2018-03-02 Thread kkhatua
Github user kkhatua commented on the issue:

https://github.com/apache/drill/pull/755
  
The choice for a `TreeSet` is to basically use a binary structure that 
keeps the (maximum permitted) profiles sorted and in memory. 

When Drill detect changes, 
(Refer 
https://github.com/kkhatua/drill/blob/f7ad29b9a322bb215d16b3c3b9a2bfc40abfc1ed/exec/java-exec/src/main/java/org/apache/drill/exec/store/sys/store/LocalPersistentStore.java#L146)
 
it will fetch all the available profiles in the PStore and reconstruct the 
tree (since the order of the profiles returned by the `FileSystem` is not 
guaranteed). 

I tried using the `PathFilter` to fetch only new profiles, but the cost of 
the `FileSystem` fetching only new profiles, versus the entire list is the 
same! Also, there is the possibility that some profiles might have been deleted 
as new ones were added, so a full reconstruction would take care of that 
scenario as well. 

To evict, as I construct the TreeSet, I simply pop the oldest (by filename) 
entry. The Guava cache options don't seem to provide a way to define the basis 
on which to evict entries.

I believe, @vrozov's work on DRILL-6053 is to address locking during writes 
specifically. The lock I used (and need) is for reads to ensure that multiple 
requests don't trigger an expensive FileSystem call for the same state of the 
PStore. 
e.g. consider T# as timestamps
* `currBasePathModified` = T0 
* _ThreadA_ requests at t=T1 and issues a read-lock
* _ThreadB_ requests at t=T2 but is waiting for read-lock

If the tree exists and no change is detected, _ThreadA_ will use the 
`TreeSet` contents and resume by releasing the lock. 

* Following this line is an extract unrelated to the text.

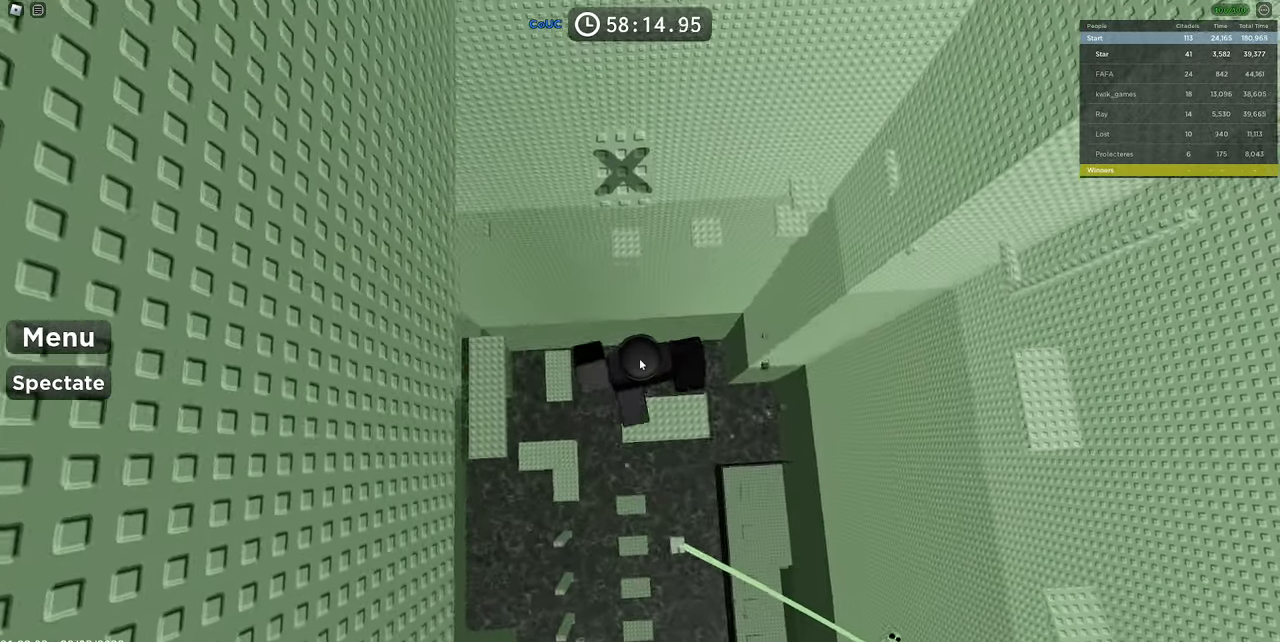
{"keys": ["w"], "mouse": ["wheel", "right"], "events": [[50, "space", "down"], [233, "space", "up"], [433, "mouse_wheel", "down"]]}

If the `TreeSet` exists and a change is detected, _ThreadA_ will 
reconstruct the `TreeSet` before using its contents and it will update 
`lastBasePathModified`, before releasing the lock.

When _ThreadB_ gets the read-lock, it discovers that during the wait, the 
`TreeSet` was already updated. So, in terms of t=T2, this is the most recent 
snapshot, so it proceeds to use the treeSet's contents rather than reconstruct. 
That will be deferred to the next request.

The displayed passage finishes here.